3-15 Forks, Washington

“I can’t stand it,” Edward whined. “I don’t know! I don’t know what she’s thinking.” He pummeled the lintel of the door so hard that it cracked.

“Careful. Esme put a lot of work into this house.”

His jaw flexed, but he put his hand back in his pocket. Then he sat down.

I dropped into the same posture and slung an arm over his shoulder. He slumped a little to make it easier. For a long time, he didn’t say anything, just sat there and shook.

We’d moved to Ithaca. Then back to Forks, with Edward making what was very nearly his final stop in Italy along the way. And still, he came home to find that the thing he’d always longed for wasn’t as simple as he wanted it to be.

He shoved his head into his hands and clawed at his hair, so that little tufts of it appeared between his fingers.

“She kissed him. Does she love him? Is that what that means?”

I shrugged. “Does Jasper love Maria?”

Often, Edward’s gift annoys people; they don’t like the invasion of privacy. It’s uncomfortable to them that he can see everything, even if they don’t mean for him to. But I find it useful, because you don’t have to explain. Show, don’t tell, like our English teachers say year after year, decade after decade, high school after college after high school.

So I showed him.

Me, picking the pine needles out of Jasper’s hair that night as he just sat there, shaking.

The three weeks of him not looking at me.

The way he would cover his eyes when he walked too near a mirror.

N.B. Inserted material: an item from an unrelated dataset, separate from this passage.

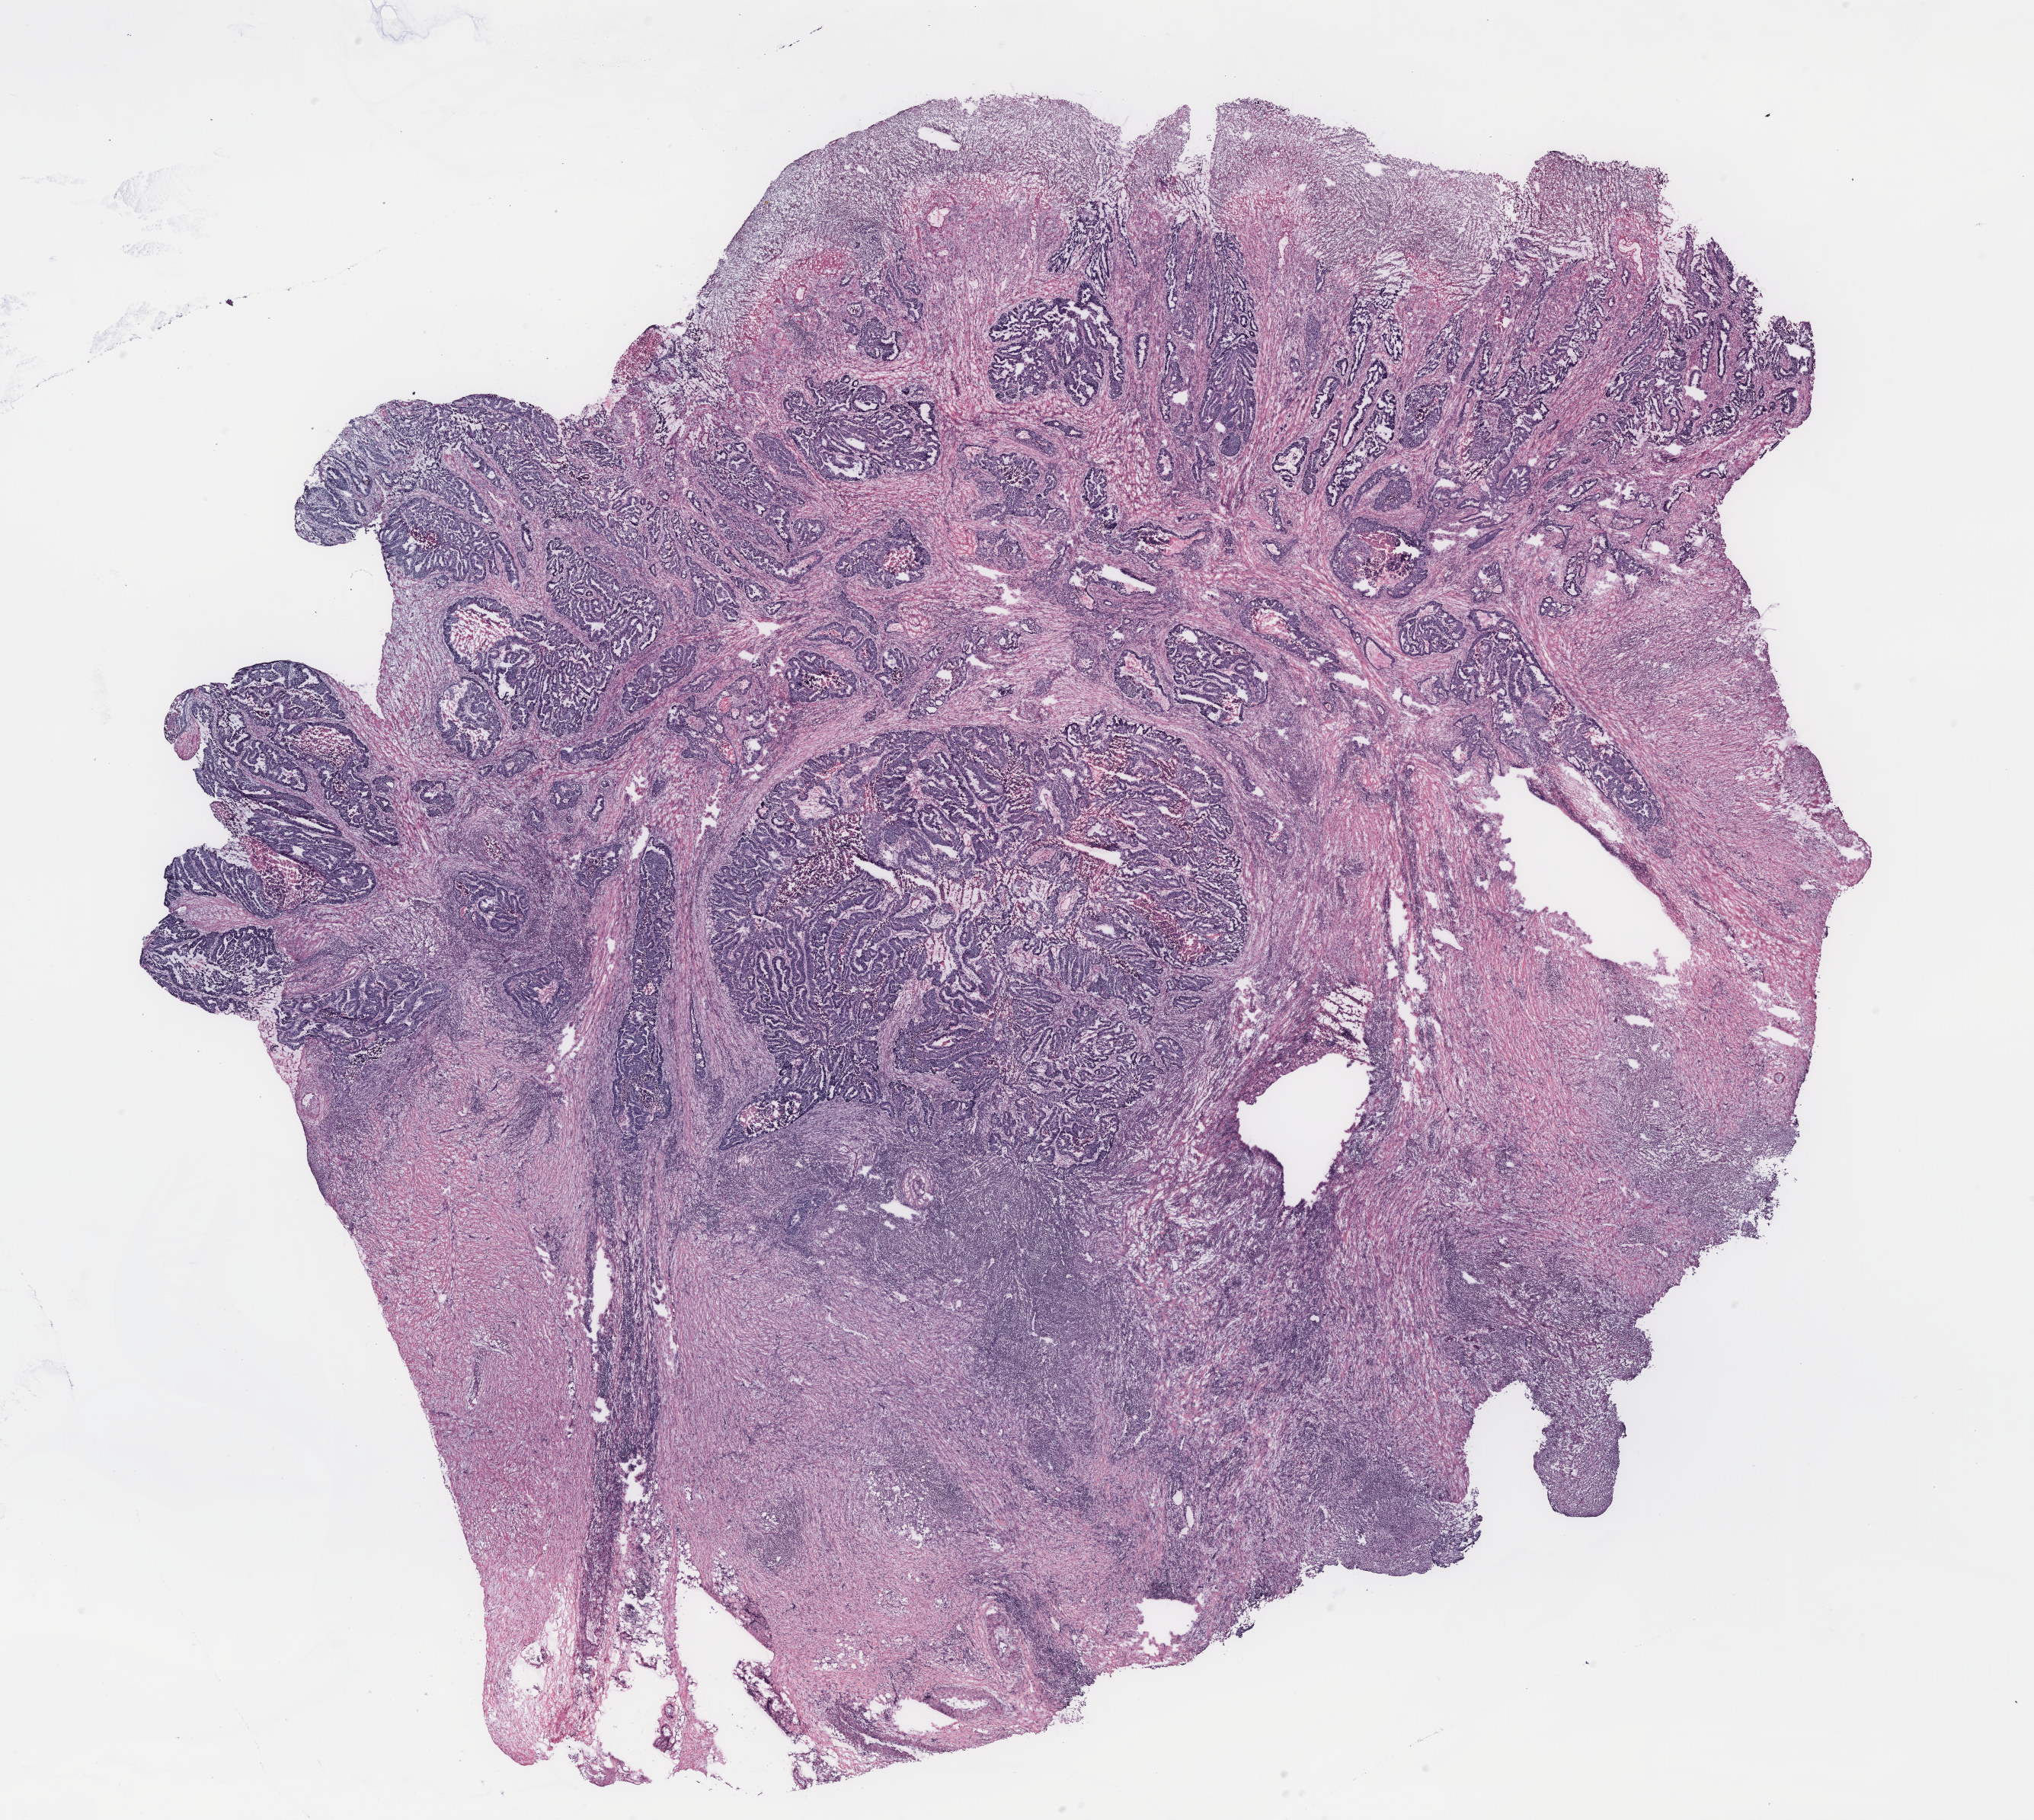
Whole-slide histology image, Hematoxylin and eosin (H&E) stained — a low-resolution overview of the entire scanned area, about 21.4 x 19.1 mm; colon, tissue type not recorded.
* patient diagnosis (cohort enrolment): colon cancer (colon)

And of course, all that sadness and shame he projected onto the rest of us; the way even Carlisle and Esme snapped at each other for weeks. That we all knew it was Jasper, but no one would dare ask him to leave. We just put up with it.

The other four thought it was just because of the accident and the thirteen dead bodies.

We three are the gifted ones, Jasper, Edward, and I. You can’t keep a secret from any one of us.

But we can keep one for one another.

Edward pressed himself against the wall. When he spoke, it was the voice of a child, curious about something he doesn’t have the capacity yet to understand.

“How did you forgive him?”

I shrugged. “I love him, E. That’s how it works, loving someone. There’s give and take. And there are things which will break you a lot more than they’ll ever break him…or her.”

He grunted. “So you’re weak.”

I actually chuckled. It was a very Edward response. My brother sees things in black and white. Weakness and strength. He doesn’t see all the possible permutations, the way one thing folds into another, how fragile any one decision is.

“Forgiving Jasper is the hardest thing I hope I’ll ever have to do,” I told him. “It took everything I had.”

For a long time, he didn’t answer. “So…forgive and forget? ” he said at last. “Is that what you’re advising me?”

I laughed and ruffled his hair. He yanked himself away as fast as possible. Edward doesn’t like having his hair ruffled, and I know it, but I do it anyway sometimes.

A sister has to be annoying at least a little, as far as I’m concerned.

“Vampires don’t forget anything,” I said.